Children who struggle to focus in class should be given 'prescription video games'

Children who struggle to focus in class should be given 'prescription video games'

Adam Gazzaley, a neuroscientist at the University of California, said that concentrated doses of gaming can improve memory and multi-tasking and should be used by schools to assist children with attention-deficit disorders, The Telegraph wrote.

He added that ‘first person shooter’ games, such as Call of Duty, have been shown to have a ‘benefit on high cognitive abilities’ including focusing for long periods and multi-tasking.

His calls come on the back of years of research, including a study coauthored by Dr. Gazzaley in 2016, which found that children enrolled onto a training program comprised of 25 online cognitive exercises exhibited significant improvements in focus.

 

However, his claims are likely to divide opinion in the education sector, amid growing concern that excessive exposure to the Internet and television could be contributing to children being diagnosed with attention deficit–hyperactivity disorder (ADHD).

Speaking at an education technology summit in Salt Lake City, he said: “Now some of you might be thinking, and this is just a popular notion of video games, that they’re just another manifestation of human mania — the enduring human quality of just going after something relentlessly, after pointless goals.

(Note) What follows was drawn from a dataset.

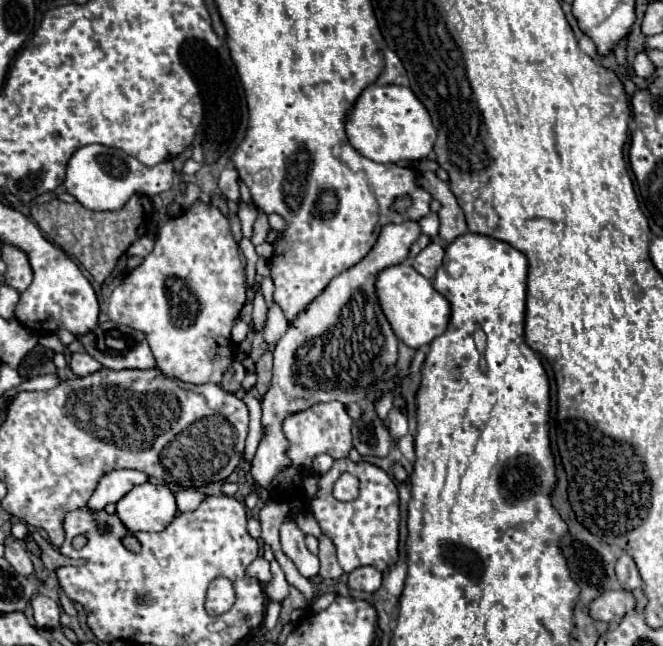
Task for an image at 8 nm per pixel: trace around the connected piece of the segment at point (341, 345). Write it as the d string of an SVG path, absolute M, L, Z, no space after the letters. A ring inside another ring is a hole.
M414 220L382 226L374 248L356 266L338 274L278 340L272 386L262 398L264 436L252 460L252 476L260 486L268 488L272 478L290 466L286 456L288 440L282 434L282 422L290 412L328 400L342 404L358 402L366 398L368 386L382 380L388 366L396 364L398 338L378 304L376 278L380 270L402 264L420 234L420 226Z

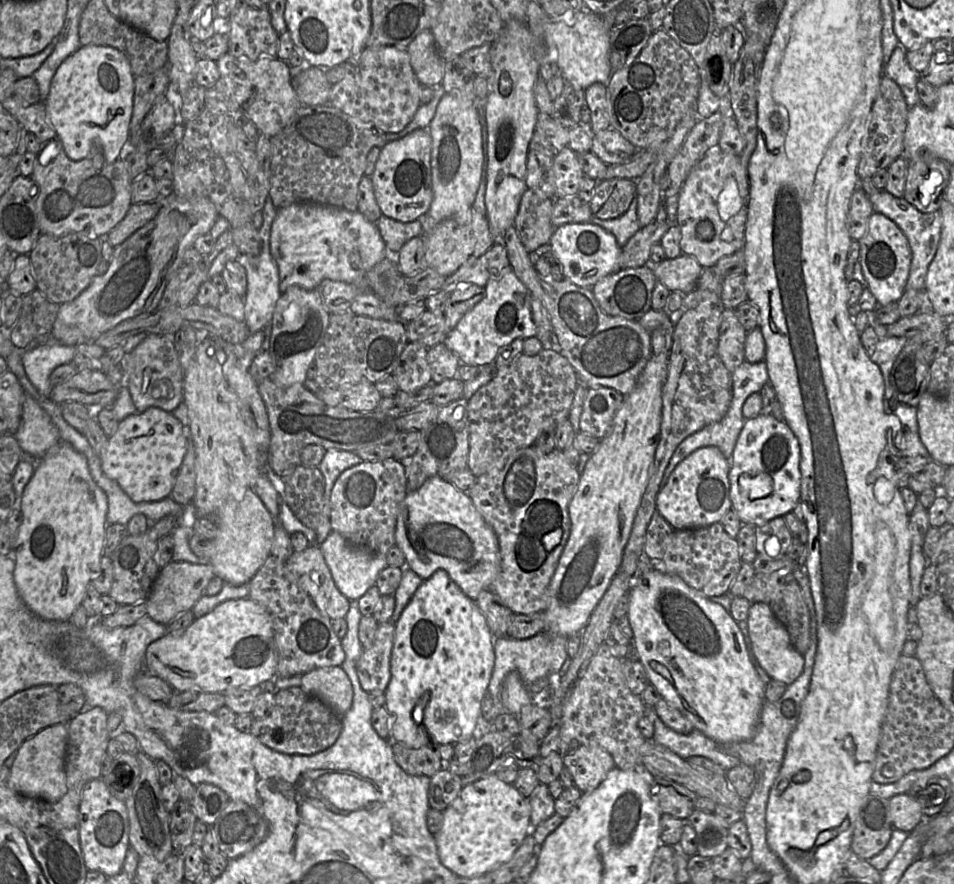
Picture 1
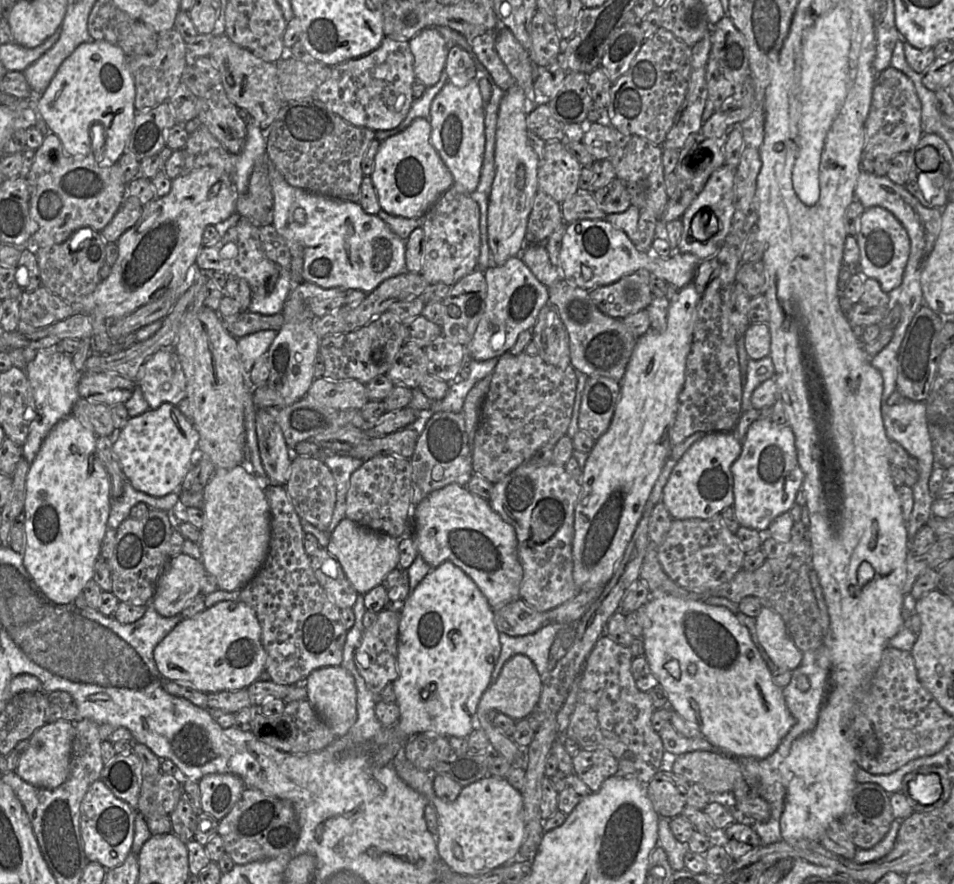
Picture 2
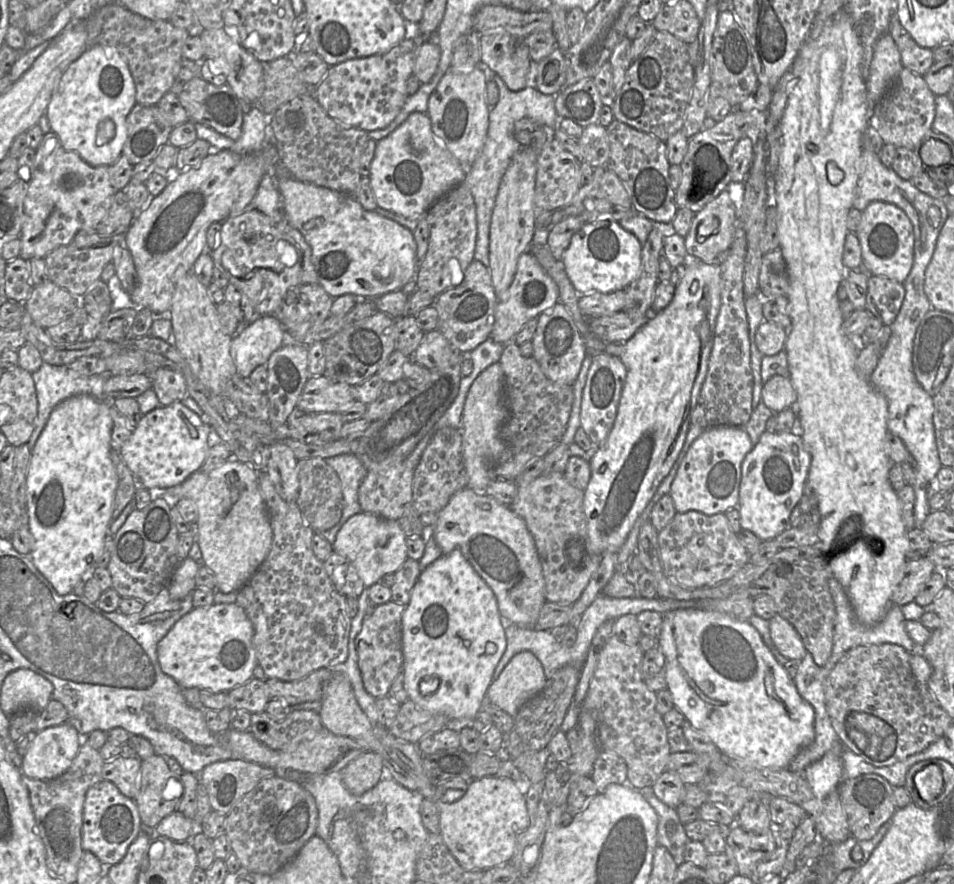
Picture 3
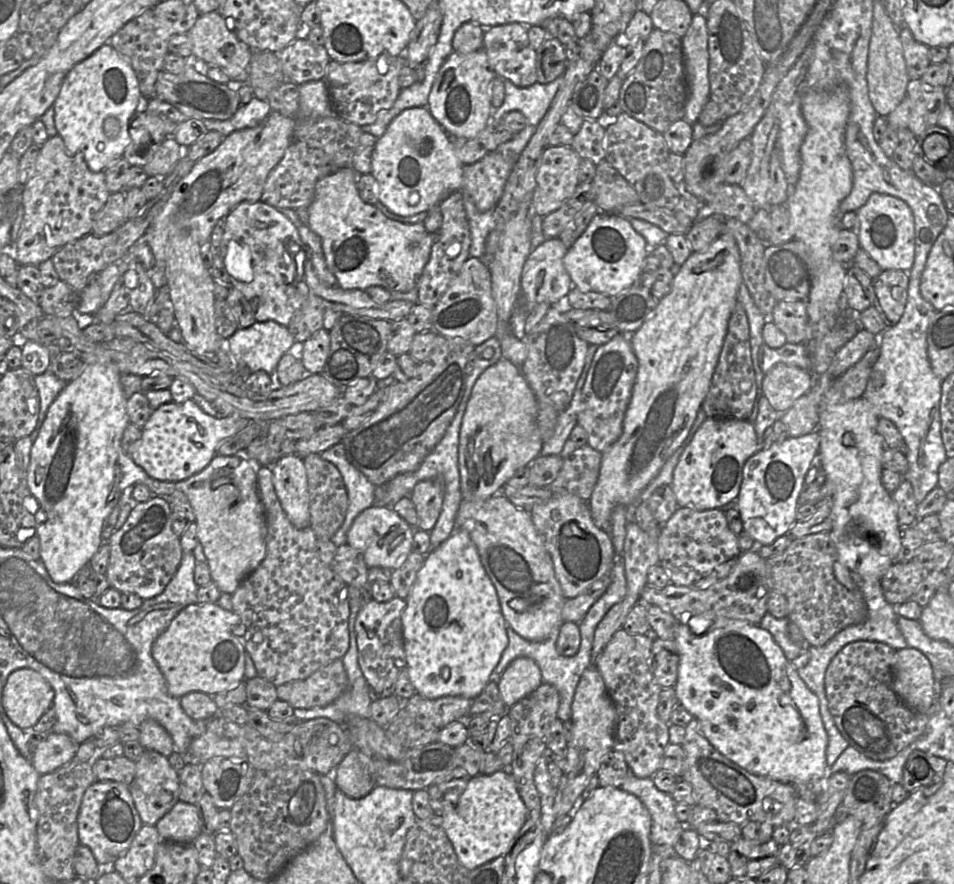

“But even consumer level video games...the most controversial due to their high levels of violent content, the first person shooters, have been shown to have a benefit on high cognitive abilities — attention, working memory, task-switching — in the young people that play them.

“Whether you take them and compare them to people who don’t play them, or compare them to naive young people and have them play these games, you see the effects.”

 

Gazzaley, whose 2008 video game, NeuroRacer, may soon be used to treat types of  brain such as Alzheimer's in the US, added that certain games can improve the ‘brain’s plasticity’ — its ability to repair and improve under certain conditions.

“If these [games] could be used to improve the functions of the brain, both as an alternative approach to education as well as a clinical approach to medicine, we could really make a big difference,” he continued.

“What you should be getting is a personalized prescription, whether it be educationally or medically, which is specifically targeted at you depending on how you are presented on day one, and which gradually develop and change with you over time.

“Using this technology we could create very powerful targeted experiences, and experiences are the gateway to the brain’s plasticity. You’re playing a game...that leads to performance metrics, which can be recorded by the game engine in real time.

“We can use this to give real time feedback and to give rewards. We could take new technology and use motion capture...psychological recordings. You could feed all this data into the game engine. We could use virtual and augmented reality to create more real world, more immersive experiences.

“What we wind up with is a truly integrated, multi-modal, close-looped system. This is the future of using technology to create these powerful targeted and adaptive tools to help improve brain function, for people who are healthy and those that are impaired.”

However, his claims are disputed by other academics, who believe that children suffering from ADHD and similar disorders are more vulnerable to becoming addicted to video games and other forms of entertainment technology.

Among them are Dr. Philip A Chan and Professor Terry Rabinowitz, whose analysis of video games concluded that adolescents who spend lengthy periods using the Internet or playing games are more likely to suffer from reduced attention spans.